Наталия Гончарова. Любовь или коварство? (Черкашина) - страница 108

Порой даже выговаривал ей:

«У тебя нарывы, а ты пишешь мне четыре страницы кругом. Как тебе не совестно! Не могла ты мне сказать в четырех строчках о себе и о детях».

А потом сам же просил: «Пиши мне как можно чаще; и пиши все, что ты делаешь, чтоб я знал, с кем ты кокетничаешь, где бываешь, хорошо ли себя ведешь…»;

«Пишу тебе из Тригорского. Что это, женка? вот уж 25-е, а я все от тебя не имею ни строчки. Это меня сердит и беспокоит. Куда адресуешь ты свои письма? Пиши Во Псков, Её высокородию Прасковье Александровне Осиповой для доставления A.C. П., известному сочинителю — вот и все. Так вернее дойдут до меня твои письма, без которых я совершенно одурею».

Да и сама Натали волновалась, если вдруг почему-то дня два или три не могла ответить мужу.

Успокаивал жену, но тревожился сам. И был счастлив, когда приходила очередная почта:

«Я получил от тебя твое премилое письмо…»;

«Сей час получил от тебя письмо, и так оно меня разнежило…»

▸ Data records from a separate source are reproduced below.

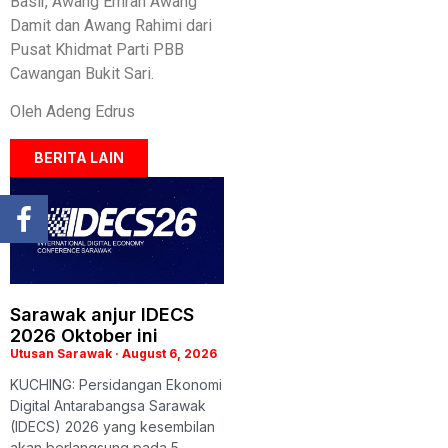
Basir, Awang Emran Awang
Damit dan Awang Rahimi dari
Pusat Khidmat Parti PBB
Cawangan Bukit Sari.
Oleh Adeng Edrus
BERITA LAIN
Sarawak anjur IDECS
2026 Oktober ini
Utusan Sarawak
August 6, 2026
KUCHING: Persidangan Ekonomi
Digital Antarabangsa Sarawak
(IDECS) 2026 yang kesembilan
akan berlangsung pada 5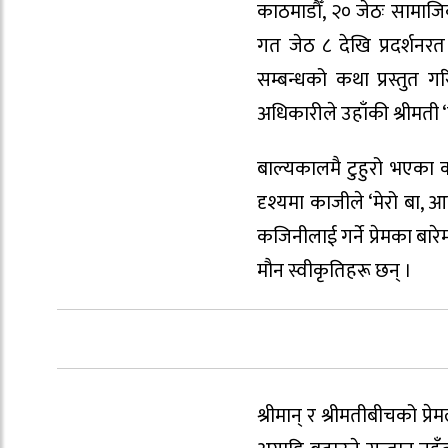
काठमाडौँ, २० जेठः सामाज
गत जेठ ८ देखि प्रदर्शनर
सम्बन्धको कथा प्रस्तुत ग
अधिकारीले उहाँकी श्रीमती ‘
बाल्यकालमै टुहुरो भएका क
दृश्यमा काजीले ‘मेरो बा, आ
कजिनीलाई गर्ने प्रेमका बार
मौन स्वीकृतिहरू छन् ।
श्रीमान् र श्रीमतीबीचको 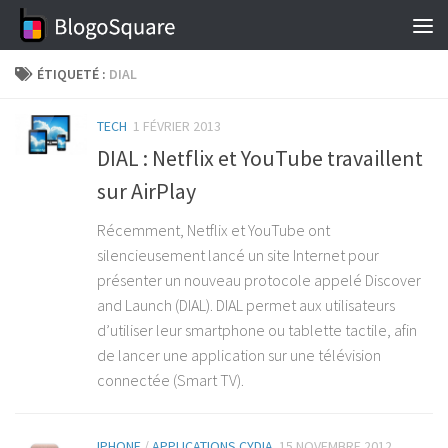
Skip to content
ÉTIQUETÉ :
DIAL
TECH
1 FÉVRIER 2013
DIAL : Netflix et YouTube travaillent
sur AirPlay
Récemment, Netflix et YouTube ont
silencieusement lancé un site Internet pour
présenter un nouveau protocole appelé Discover
and Launch (DIAL). DIAL permet aux utilisateurs
d’utiliser leur smartphone ou tablette tactile, afin
de lancer une application sur une télévision
connectée (Smart TV).
IPHONE
/
APPLICATIONS CYDIA
15 NOVEMBRE 2012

«Души доверчивой признанье»

Сохранились письма жены поэта к брату Дмитрию, сестрам. И теперь они действительно бесценны, ведь в них слышен голос Натали, мягкий и любящий, безыскусная мелодика ее речи.

Поистине гражданский подвиг совершили писатели, ныне уже почившие, И. М. Ободовская и М. А. Дементьев, подготовившие к печати письма Наталии Николаевны. Подобно реставраторам удалось пожилой писательской чете снять многолетние аляповатые наслоения. И вот проглянул милый образ, робко заговорила сама Наташа, — ведь ее надолго лишили права голоса.

«Я тебе откровенно признаюсь, — пишет она брату Дмитрию в июле 1836-го, — что мы в таком бедственном положении, что бывают дни, когда я не знаю как вести дом, голова у меня идет кругом. Мне очень не хочется беспокоить мужа всеми своими мелкими хозяйственными хлопотами, и без того я вижу, как он печален, подавлен, не может спать по ночам, и, следственно, в таком настроении не в состоянии работать, чтобы обеспечить нам средства к существованию: для того, чтобы он мог сочинять, голова его должна быть свободна… Мой муж дал мне столько доказательств своей деликатности и бескорыстия, что будет совершенно справедливо, если я со своей стороны постараюсь облегчить его положение…»

Это письмо, как и другие письма Натали (почти все они на французском), ныне — в Российском Государственном архиве древних актов.

Кажется, что эти торопливо исписанные листы фамильной гончаровской бумаги, с вензелями и водяными знаками, и по сей день хранят ее усталость и сердечную тоску. Две строки из послания к брату, написанные по-русски, могут сказать больше, чем тома биографических исследований о жене поэта: «Мочи нет, устала…» Вечный женский вздох! Так могла вымолвить и крестьянка, утирая рукой пот со лба, и блистательная красавица, обремененная иными заботами: вечными долгами, бесконечными переездами, родами и болезнями — своими и детей, перепиской рукописей мужа и хлопотами по его издательским делам.